Origin: Puny C
Features
- Supported target and host architectures: RISC-V.
- Valid source code for Puny C is also valid C99 and can be written in a way that gcc or clang compile it without any warning.
- Code generation is designed to be easily portable to other target architectures.
- Fast compilation, small code size.
Inspired by
- cc500 - a tiny self-hosting C compiler by Edmund Grimley Evans
- Obfuscated Tiny C Compiler - very small self compiling C compiler by Fabrice Bellard
- Tiny C Compiler - a small but hyper fast C compiler.
- Compiler Construction - brief but comprehensive book by Niklaus Wirth.
Run the following command under top-level directory.
tests/cc-selfhost.sh
- No linker.
- No preprocessor.
- No standard library.
- No
typedef
. - No type checking. Variable types are always
unsigned int
, except if indexed with[]
then the type ischar *
. - Any combination of
unsigned
,long
int
,char
,void
and*
is accepted as valid type. - Type casts are allowed, but ignored.
- Constants: only decimal, character and string without backslash escape
- Statements:
if
,while
,return
. - Variable declaration: C99-style statements.
- Operators: no unary, ternary, extended assignment.
- Operator precedence: simplified, use parentheses instead.
level | operator | description |
---|---|---|
1 | [] () | array and function call |
2 | + - << >> & ^ | | binary operation |
3 | < <= > >= == != | comparison |
4 | = | assignment |
There is no inline assembler for functions that directly access the operating system (e.g. file I/O). But code can be written in pure binary:
void exit(int) _Pragma("emit \x58\x5b\x31\xc0\x40\xcd\x80");
/* 58 pop eax
5b pop ebx
31 c0 xor eax, eax
40 inc eax
cd 80 int 128 */
Other compilers ignore the _Pragma
statement, which turns the line into a
forward declaration where libc can be linked against.
Each compiler consists of three parts:
- Host-specific standard functions for I/O in
stdlib.c
- Target-specific code generation in
emit.c
- Architecture independent compiler parts (scanner, parser and symbol table)
Concatenate the three files and compile it.
Cross compilers can be built by using a different ARCH
for host_
and emit_
.
There is only one buffer buf
.
The code grows from 0 upwards, the symbol table grows from the top downwards.
The token buffer for strings and identifiers is dynamically allocated in the
space between them:
0 code_pos code_pos+256 sym_head-256 sym_head buf_size
token_buf token_buf+token_size
+------+---------------+-------------------+---------------+--------------+
| code | 256 bytes | identifier/string | 256 bytes | symbol table |
+------+---------------+-------------------+---------------+--------------+

- **REQUEST**
Copy out the part of the Puny C page from "- Valid source" to "by Niklaus Wirth." word for word. The data that comes next has no connection to the Puny C page.

- **RECORDS**
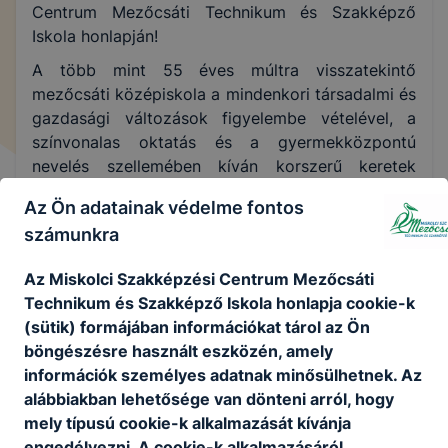
Centrum Mezőcsáti Technikum és Szakképző
Iskola honlapján!
A több mint 55 éves múltra visszatekintő
mezőcsáti középiskola a mindenkori társadalmi és
gazdasági változások figyelembe vételével, a
színvonalas oktatás és a gyermekközpontú
nevelés szellemében kíván korszerű keretek
között nevelni és oktatni. Városunk, illetve
Az Ön adatainak védelme fontos
szűkebb és tágabb régiónk diákjainak és
számunkra
szüleiknek változó igényeihez rugalmasan
alkalmazkodva, iskolánkban a technikumi oktatás
Az Miskolci Szakképzési Centrum Mezőcsáti
mellett több szakma elsajátítására is lehetőség
Technikum és Szakképző Iskola honlapja cookie-k
van. Pedagógusaink szaktudása, elhivatottsága,
(sütik) formájában információkat tárol az Ön
eredménymotiváltsága, az iskoláért tenni akarása
böngészésre használt eszközén, amely
példaértékű.
információk személyes adatnak minősülhetnek. Az
Szeretettel várunk minden intézményünk iránt
alábbiakban lehetősége van dönteni arról, hogy
érdeklődőt, kellemes böngészést kívánunk
mely típusú cookie-k alkalmazását kívánja
weboldalunkon!
engedélyezni. A cookie-k alkalmazásáról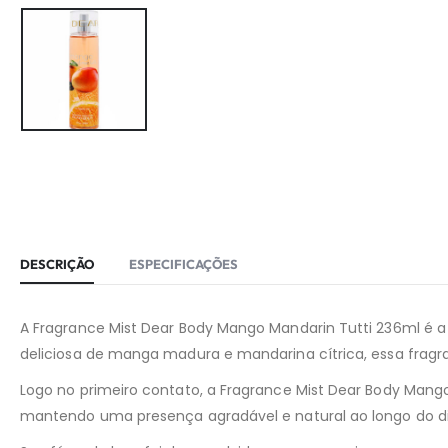
DESCRIÇÃO
ESPECIFICAÇÕES
A Fragrance Mist Dear Body Mango Mandarin Tutti 236ml é a
deliciosa de manga madura e mandarina cítrica, essa fragr
Logo no primeiro contato, a Fragrance Mist Dear Body Mang
mantendo uma presença agradável e natural ao longo do di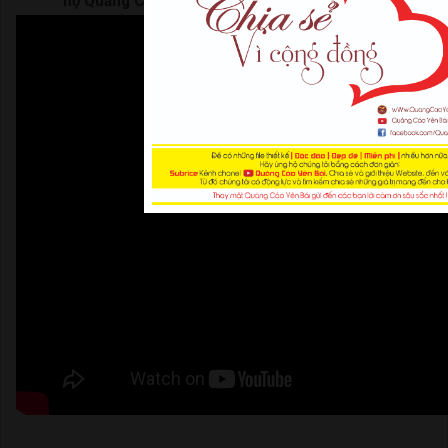
hộ Quảng Cáo Yên Bái | Thank For Watching |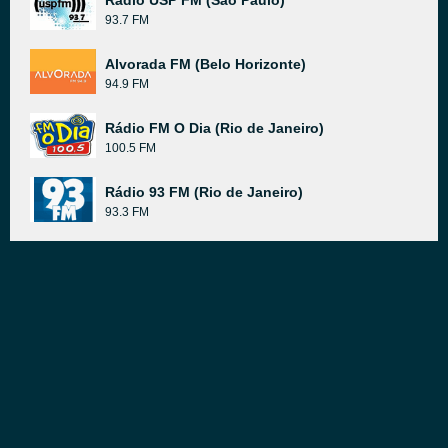
Rádio USP FM (São Paulo)
93.7 FM
Alvorada FM (Belo Horizonte)
94.9 FM
Rádio FM O Dia (Rio de Janeiro)
100.5 FM
Rádio 93 FM (Rio de Janeiro)
93.3 FM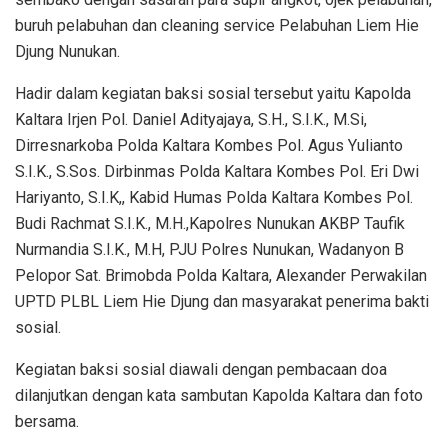
buruh pelabuhan dan cleaning service Pelabuhan Liem Hie
Djung Nunukan.
Hadir dalam kegiatan baksi sosial tersebut yaitu Kapolda
Kaltara Irjen Pol. Daniel Adityajaya, S.H., S.I.K., M.Si,
Dirresnarkoba Polda Kaltara Kombes Pol. Agus Yulianto
S.I.K., S.Sos. Dirbinmas Polda Kaltara Kombes Pol. Eri Dwi
Hariyanto, S.I.K,, Kabid Humas Polda Kaltara Kombes Pol.
Budi Rachmat S.I.K., M.H.,Kapolres Nunukan AKBP Taufik
Nurmandia S.I.K., M.H, PJU Polres Nunukan, Wadanyon B
Pelopor Sat. Brimobda Polda Kaltara, Alexander Perwakilan
UPTD PLBL Liem Hie Djung dan masyarakat penerima bakti
sosial.
Kegiatan baksi sosial diawali dengan pembacaan doa
dilanjutkan dengan kata sambutan Kapolda Kaltara dan foto
bersama.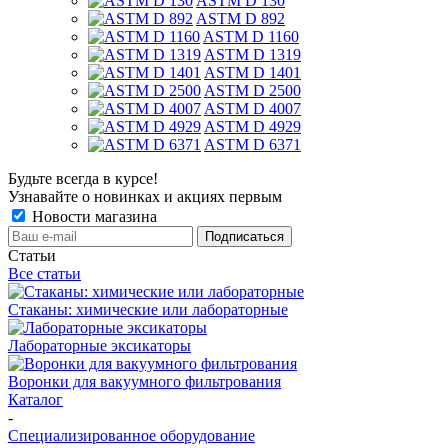
ASTM D 130
ASTM D 892
ASTM D 1160
ASTM D 1319
ASTM D 1401
ASTM D 2500
ASTM D 4007
ASTM D 4929
ASTM D 6371
Будьте всегда в курсе!
Узнавайте о новинках и акциях первым
Новости магазина
Статьи
Все статьи
Стаканы: химические или лабораторные
Лабораторные эксикаторы
Воронки для вакуумного фильтрования
Каталог
-
Специализированное оборудование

- **RESULT FOR THIS EXERCISE**
- Valid source code for Puny C is also valid C99 and can be written in a way that gcc or clang compile it without any warning.
- Code generation is designed to be easily portable to other target architectures.
- Fast compilation, small code size.
Inspired by
- cc500 - a tiny self-hosting C compiler by Edmund Grimley Evans
- Obfuscated Tiny C Compiler - very small self compiling C compiler by Fabrice Bellard
- Tiny C Compiler - a small but hyper fast C compiler.
- Compiler Construction - brief but comprehensive book by Niklaus Wirth.